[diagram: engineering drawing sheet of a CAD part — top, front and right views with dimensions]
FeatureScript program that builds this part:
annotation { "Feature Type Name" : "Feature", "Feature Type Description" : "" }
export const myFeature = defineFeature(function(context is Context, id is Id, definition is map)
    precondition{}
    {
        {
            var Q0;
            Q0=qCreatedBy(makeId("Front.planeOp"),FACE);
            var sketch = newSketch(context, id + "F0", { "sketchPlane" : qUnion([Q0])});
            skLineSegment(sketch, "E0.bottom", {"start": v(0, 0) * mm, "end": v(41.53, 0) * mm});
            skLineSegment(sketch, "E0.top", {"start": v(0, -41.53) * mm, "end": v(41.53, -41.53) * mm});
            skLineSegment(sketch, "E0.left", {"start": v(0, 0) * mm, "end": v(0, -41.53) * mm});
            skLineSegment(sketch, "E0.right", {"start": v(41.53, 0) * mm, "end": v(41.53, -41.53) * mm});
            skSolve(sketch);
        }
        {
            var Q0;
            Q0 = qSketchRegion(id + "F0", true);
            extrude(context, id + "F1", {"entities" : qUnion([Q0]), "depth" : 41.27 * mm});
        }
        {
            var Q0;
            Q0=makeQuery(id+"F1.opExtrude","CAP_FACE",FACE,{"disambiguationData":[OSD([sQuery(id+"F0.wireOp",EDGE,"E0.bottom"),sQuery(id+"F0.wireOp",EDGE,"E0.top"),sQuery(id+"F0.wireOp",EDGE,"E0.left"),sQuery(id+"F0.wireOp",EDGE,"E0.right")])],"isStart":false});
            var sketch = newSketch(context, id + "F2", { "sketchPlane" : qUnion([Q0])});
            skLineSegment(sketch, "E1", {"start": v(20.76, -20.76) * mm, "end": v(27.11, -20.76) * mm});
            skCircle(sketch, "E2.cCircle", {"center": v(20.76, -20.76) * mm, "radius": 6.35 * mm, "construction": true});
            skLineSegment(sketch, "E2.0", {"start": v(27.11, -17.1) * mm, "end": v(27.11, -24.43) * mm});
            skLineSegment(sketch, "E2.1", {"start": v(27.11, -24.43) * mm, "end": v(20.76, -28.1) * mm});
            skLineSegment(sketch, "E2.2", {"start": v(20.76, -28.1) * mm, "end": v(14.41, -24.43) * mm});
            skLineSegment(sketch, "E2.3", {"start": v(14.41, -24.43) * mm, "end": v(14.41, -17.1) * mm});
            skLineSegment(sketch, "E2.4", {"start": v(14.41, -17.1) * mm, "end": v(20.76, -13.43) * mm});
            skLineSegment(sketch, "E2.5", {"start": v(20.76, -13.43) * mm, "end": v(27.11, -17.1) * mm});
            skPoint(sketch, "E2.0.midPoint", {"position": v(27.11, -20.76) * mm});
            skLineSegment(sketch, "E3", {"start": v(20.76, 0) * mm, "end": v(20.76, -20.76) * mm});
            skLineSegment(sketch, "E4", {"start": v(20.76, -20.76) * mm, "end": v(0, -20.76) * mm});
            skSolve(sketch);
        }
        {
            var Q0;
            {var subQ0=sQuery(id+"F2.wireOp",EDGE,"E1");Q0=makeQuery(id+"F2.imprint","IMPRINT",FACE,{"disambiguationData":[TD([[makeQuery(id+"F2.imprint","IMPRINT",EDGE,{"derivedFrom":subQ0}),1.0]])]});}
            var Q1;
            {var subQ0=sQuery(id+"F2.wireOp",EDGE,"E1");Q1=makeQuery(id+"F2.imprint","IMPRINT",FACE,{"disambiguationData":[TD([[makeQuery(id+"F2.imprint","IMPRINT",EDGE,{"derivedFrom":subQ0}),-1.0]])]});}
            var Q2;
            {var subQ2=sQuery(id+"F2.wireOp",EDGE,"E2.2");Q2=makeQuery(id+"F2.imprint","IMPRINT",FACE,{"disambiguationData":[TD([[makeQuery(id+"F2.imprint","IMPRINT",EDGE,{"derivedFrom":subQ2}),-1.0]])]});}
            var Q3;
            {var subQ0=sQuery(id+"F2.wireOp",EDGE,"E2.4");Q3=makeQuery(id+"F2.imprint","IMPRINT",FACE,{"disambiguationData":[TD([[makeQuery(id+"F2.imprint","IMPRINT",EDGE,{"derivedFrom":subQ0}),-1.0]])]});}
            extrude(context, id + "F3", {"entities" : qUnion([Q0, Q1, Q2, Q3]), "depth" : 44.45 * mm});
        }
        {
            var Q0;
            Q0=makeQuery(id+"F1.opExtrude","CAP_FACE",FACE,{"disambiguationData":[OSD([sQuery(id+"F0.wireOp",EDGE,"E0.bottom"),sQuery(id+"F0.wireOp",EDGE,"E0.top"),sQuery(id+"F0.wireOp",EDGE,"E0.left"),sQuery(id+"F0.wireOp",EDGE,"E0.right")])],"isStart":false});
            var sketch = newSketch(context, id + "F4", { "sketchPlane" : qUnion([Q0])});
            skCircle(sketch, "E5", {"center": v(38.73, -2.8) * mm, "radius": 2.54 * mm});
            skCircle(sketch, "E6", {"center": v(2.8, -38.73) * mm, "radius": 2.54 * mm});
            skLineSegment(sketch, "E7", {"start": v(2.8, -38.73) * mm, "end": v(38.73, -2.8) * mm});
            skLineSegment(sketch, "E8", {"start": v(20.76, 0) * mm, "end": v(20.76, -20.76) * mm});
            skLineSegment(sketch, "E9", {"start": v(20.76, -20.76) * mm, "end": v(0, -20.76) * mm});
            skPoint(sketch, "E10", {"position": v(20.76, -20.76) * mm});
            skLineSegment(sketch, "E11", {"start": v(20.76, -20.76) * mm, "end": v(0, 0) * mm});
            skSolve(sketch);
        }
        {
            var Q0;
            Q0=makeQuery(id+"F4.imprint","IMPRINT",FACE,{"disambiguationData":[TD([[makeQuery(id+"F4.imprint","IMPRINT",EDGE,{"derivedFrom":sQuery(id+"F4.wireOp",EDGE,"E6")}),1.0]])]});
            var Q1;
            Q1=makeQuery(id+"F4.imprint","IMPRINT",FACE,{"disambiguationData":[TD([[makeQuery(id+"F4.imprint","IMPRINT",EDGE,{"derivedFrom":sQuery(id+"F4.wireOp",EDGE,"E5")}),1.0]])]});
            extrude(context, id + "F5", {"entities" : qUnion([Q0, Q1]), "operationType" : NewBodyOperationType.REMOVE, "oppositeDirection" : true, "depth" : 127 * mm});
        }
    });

+-------+

**Problem statement:** Pull out every line in the records above that contains the string "position".

**The answer:**
            skPoint(sketch, "E2.0.midPoint", {"position": v(27.11, -20.76) * mm});
            skPoint(sketch, "E10", {"position": v(20.76, -20.76) * mm});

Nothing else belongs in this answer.